Exercise: Quote all of the data that follows exactly as written, skipping the images.
----- Data in this exercise -----
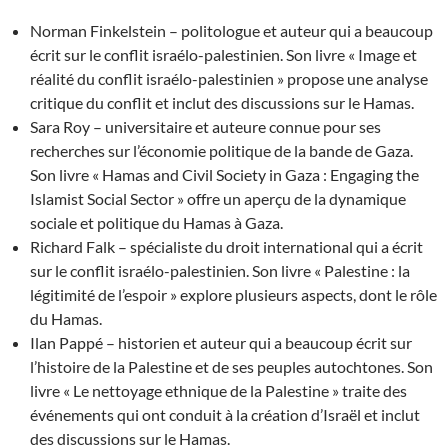
Norman Finkelstein – politologue et auteur qui a beaucoup
écrit sur le conflit israélo-palestinien. Son livre « Image et
réalité du conflit israélo-palestinien » propose une analyse
critique du conflit et inclut des discussions sur le Hamas.
Sara Roy – universitaire et auteure connue pour ses
recherches sur l’économie politique de la bande de Gaza.
Son livre « Hamas and Civil Society in Gaza : Engaging the
Islamist Social Sector » offre un aperçu de la dynamique
sociale et politique du Hamas à Gaza.
Richard Falk – spécialiste du droit international qui a écrit
sur le conflit israélo-palestinien. Son livre « Palestine : la
légitimité de l’espoir » explore plusieurs aspects, dont le rôle
du Hamas.
Ilan Pappé – historien et auteur qui a beaucoup écrit sur
l’histoire de la Palestine et de ses peuples autochtones. Son
livre « Le nettoyage ethnique de la Palestine » traite des
événements qui ont conduit à la création d’Israël et inclut
des discussions sur le Hamas.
-----
Solution for this task:
Norman Finkelstein – politologue et auteur qui a beaucoup
écrit sur le conflit israélo-palestinien. Son livre « Image et
réalité du conflit israélo-palestinien » propose une analyse
critique du conflit et inclut des discussions sur le Hamas.
Sara Roy – universitaire et auteure connue pour ses
recherches sur l’économie politique de la bande de Gaza.
Son livre « Hamas and Civil Society in Gaza : Engaging the
Islamist Social Sector » offre un aperçu de la dynamique
sociale et politique du Hamas à Gaza.
Richard Falk – spécialiste du droit international qui a écrit
sur le conflit israélo-palestinien. Son livre « Palestine : la
légitimité de l’espoir » explore plusieurs aspects, dont le rôle
du Hamas.
Ilan Pappé – historien et auteur qui a beaucoup écrit sur
l’histoire de la Palestine et de ses peuples autochtones. Son
livre « Le nettoyage ethnique de la Palestine » traite des
événements qui ont conduit à la création d’Israël et inclut
des discussions sur le Hamas.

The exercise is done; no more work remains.